Aqui duas questões em uma, 
Pra que a gente apenas resuma: 
O Gabeira é mais macho que a maioria 
(quem diria!); 
Segunda: não tem medo de expor a bunda, 
Ou seja, não prega moral de cueca, 
Embora alguns desaprovem seu estilo boneca, 
Mais enfeitado que o quarto do Ivo,
Nem de seu passado “festiva”, e festivo. 
Também eu enxergo torto esse quadro defectivo, 
E nessa faixa de opção, não dou valor lascivo.

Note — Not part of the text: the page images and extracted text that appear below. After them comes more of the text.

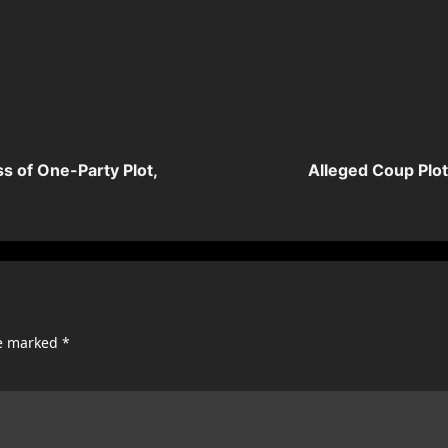
s of One-Party Plot,
Alleged Coup Plo
re marked
*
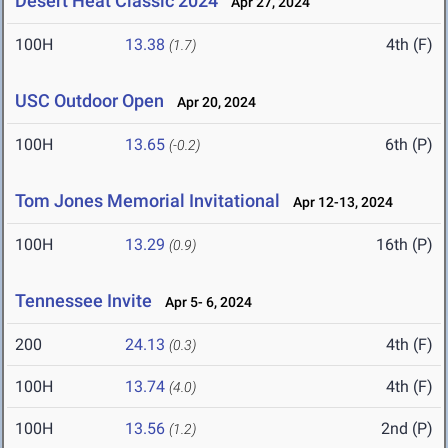
Desert Heat Classic 2024
Apr 27, 2024
100H
13.38
4th (F)
(1.7)
USC Outdoor Open
Apr 20, 2024
100H
13.65
6th (P)
(-0.2)
Tom Jones Memorial Invitational
Apr 12-13, 2024
100H
13.29
16th (P)
(0.9)
Tennessee Invite
Apr 5- 6, 2024
200
24.13
4th (F)
(0.3)
100H
13.74
4th (F)
(4.0)
100H
13.56
2nd (P)
(1.2)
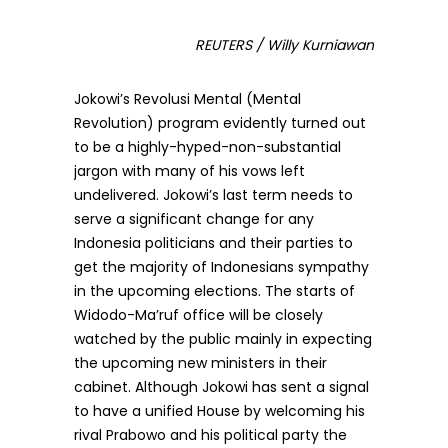
REUTERS / Willy Kurniawan
Jokowi’s Revolusi Mental (Mental
Revolution) program evidently turned out
to be a highly-hyped-non-substantial
jargon with many of his vows left
undelivered. Jokowi’s last term needs to
serve a significant change for any
Indonesia politicians and their parties to
get the majority of Indonesians sympathy
in the upcoming elections. The starts of
Widodo-Ma’ruf office will be closely
watched by the public mainly in expecting
the upcoming new ministers in their
cabinet. Although Jokowi has sent a signal
to have a unified House by welcoming his
rival Prabowo and his political party the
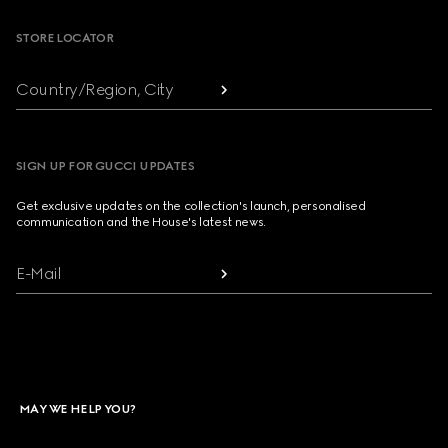
STORE LOCATOR
Country/Region, City
SIGN UP FOR GUCCI UPDATES
Get exclusive updates on the collection's launch, personalised
communication and the House's latest news.
E-Mail
MAY WE HELP YOU?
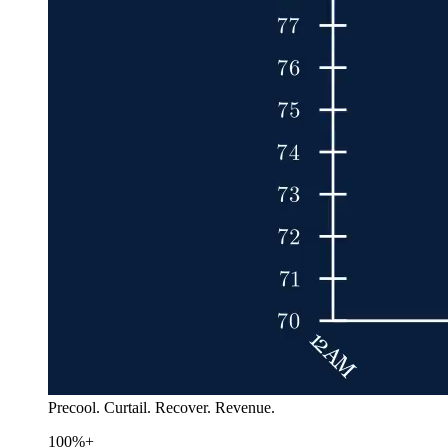
Precool. Curtail. Recover. Revenue.
100%+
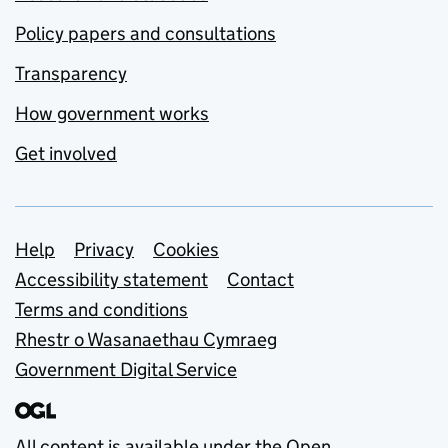
Policy papers and consultations
Transparency
How government works
Get involved
Support links
Help
Privacy
Cookies
Accessibility statement
Contact
Terms and conditions
Rhestr o Wasanaethau Cymraeg
Government Digital Service
All content is available under the
Open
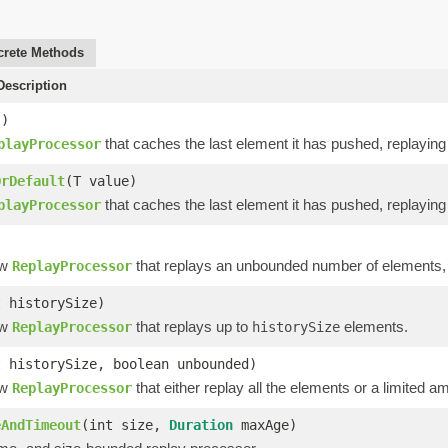
rete Methods
escription
()
that caches the last element it has pushed, replaying i
playProcessor
OrDefault
(T value)
that caches the last element it has pushed, replaying i
playProcessor
ew
that replays an unbounded number of elements, u
ReplayProcessor
t historySize)
ew
that replays up to
elements.
ReplayProcessor
historySize
t historySize, boolean unbounded)
ew
that either replay all the elements or a limited
ReplayProcessor
eAndTimeout
(int size,
Duration
maxAge)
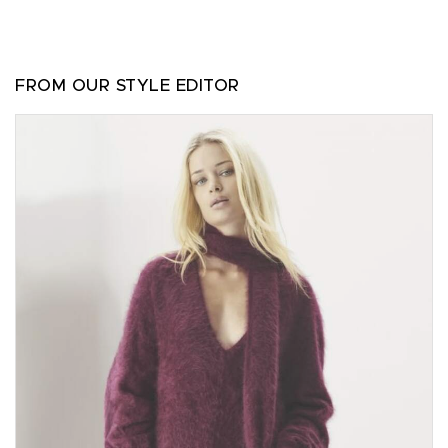
FROM OUR STYLE EDITOR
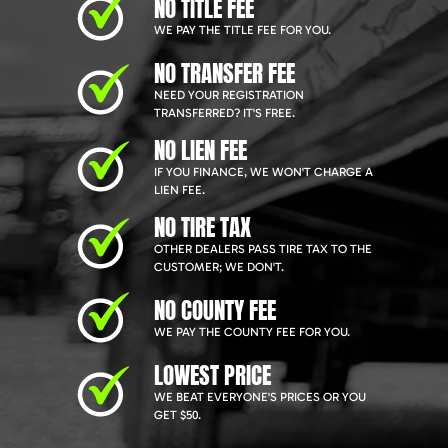
NO TITLE FEE
WE PAY THE TITLE FEE FOR YOU.
NO TRANSFER FEE
NEED YOUR REGISTRATION
TRANSFERRED? IT'S FREE.
NO LIEN FEE
IF YOU FINANCE, WE WON'T CHARGE A
LIEN FEE.
NO TIRE TAX
OTHER DEALERS PASS TIRE TAX TO THE
CUSTOMER; WE DON'T.
NO COUNTY FEE
WE PAY THE COUNTY FEE FOR YOU.
LOWEST PRICE
WE BEAT EVERYONE'S PRICES OR YOU
GET $50.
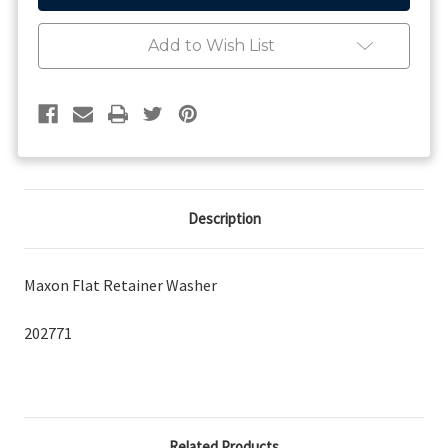
Washer
Washer
Add to Wish List
Description
Maxon Flat Retainer Washer
202771
Related Products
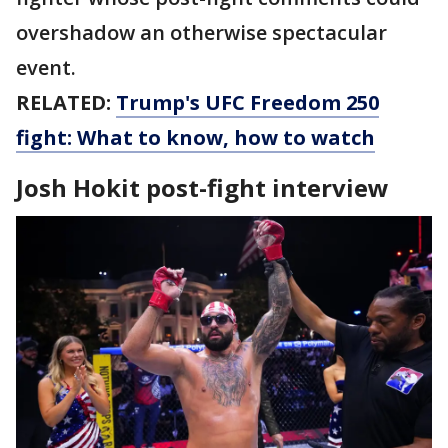
overshadow an otherwise spectacular
event.
RELATED:
Trump's UFC Freedom 250
fight: What to know, how to watch
Josh Hokit post-fight interview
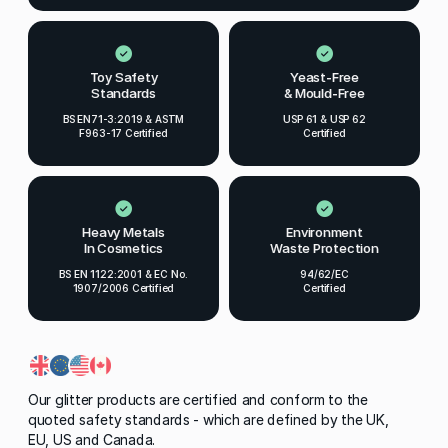
Toy Safety
Yeast-Free
Standards
& Mould-Free
BS EN71-3:2019 & ASTM
USP 61 & USP 62
F963-17 Certified
Certified
Heavy Metals
Environment
In Cosmetics
Waste Protection
BS EN 1122:2001 & EC No.
94/62/EC
1907/2006 Certified
Certified
Our glitter products are certified and conform to the
quoted safety standards - which are defined by the UK,
EU, US and Canada.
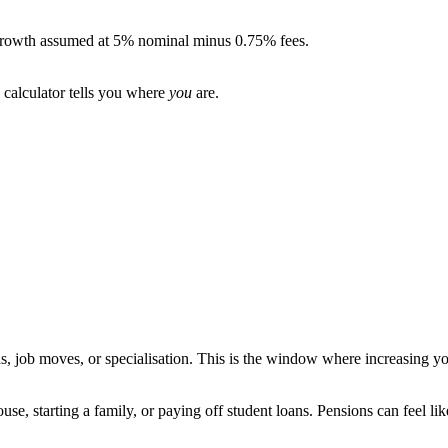
. Growth assumed at 5% nominal minus 0.75% fees.
 calculator tells you where
you
are.
s, job moves, or specialisation. This is the window where increasing you
se, starting a family, or paying off student loans. Pensions can feel lik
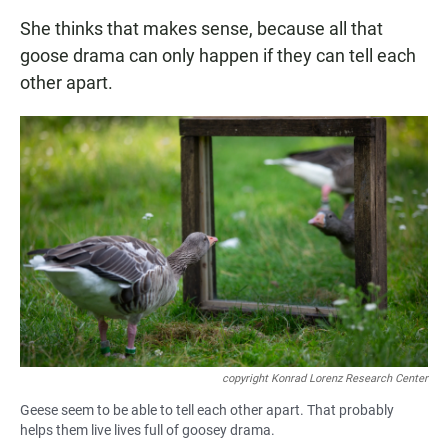
She thinks that makes sense, because all that
goose drama can only happen if they can tell each
other apart.
copyright Konrad Lorenz Research Center
Geese seem to be able to tell each other apart. That probably
helps them live lives full of goosey drama.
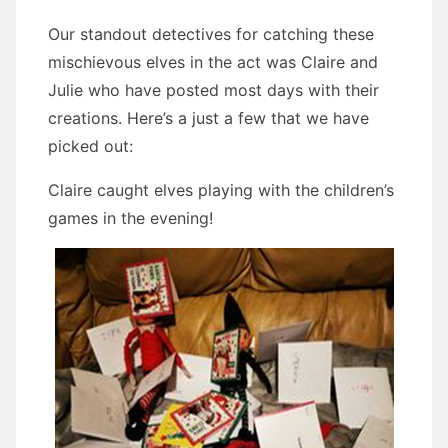
Our standout detectives for catching these
mischievous elves in the act was Claire and
Julie who have posted most days with their
creations. Here’s a just a few that we have
picked out:
Claire caught elves playing with the children’s
games in the evening!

Como se dizia em Uruguaiana: 
Tenho vontade de “largar um osso”. 
Eta raça triste essa que habita o Congresso! 
Não tem um que não mereça cana.
Estamos chafurdando no fosso 
E, por mim, nada mais peço, 
Nada mesmo adianta,.
pois os poderes estão coalhados de sacripantas

Entre situacionistas cúmplices 
E oposicionistas hipócritas 
Quem perde são os idiotas, 
Estes aqui que habitam as planices, 
Que nada tem a ver com aquela zorra. 
(Como nada, porra? 
De tempos em tempos colocamos todos lá, 
Pior: ainda fazemos campanha
Depois ficamos aqui reclamando do Ali Babá. 
Caímos na velha artimanha 
De que votar é preciso, 
Nos curvamos ante um amplo sorriso 
Que nos aborda, na horda de anjos imaculados, 
Santinhos por todos os lados 
No papel e no discurso, 
E muito abraço de urso).

Renan é um ícone castiço 
Que prolifera feito inço. 
E no seio da Pátria amada vem se perpetuando. 
Foi tropa de choque de dois Fernando 
E depois adotado pelo Lula. 
De lá pra cá ele bajula, 
articula, manipula, dissimula, copula, ejacula 
E... nós carregamos o fardo, 
Pagamos o pato e a pensão do filho bastardo.

Renunciando, se salvou 
E talvez nem perca o comando no bastidor. 
Deixa provisoriamente de ser Senador 
Para candidatar-se a... Senador. 
E deverá deixar de lado a revanche, 
Pois a fila continua andando 
A Mônica sai de cena sem .deixar chance, 
Saciada e garantida por ter trocado,  
Um pau de quando em vez por doze paus por mês.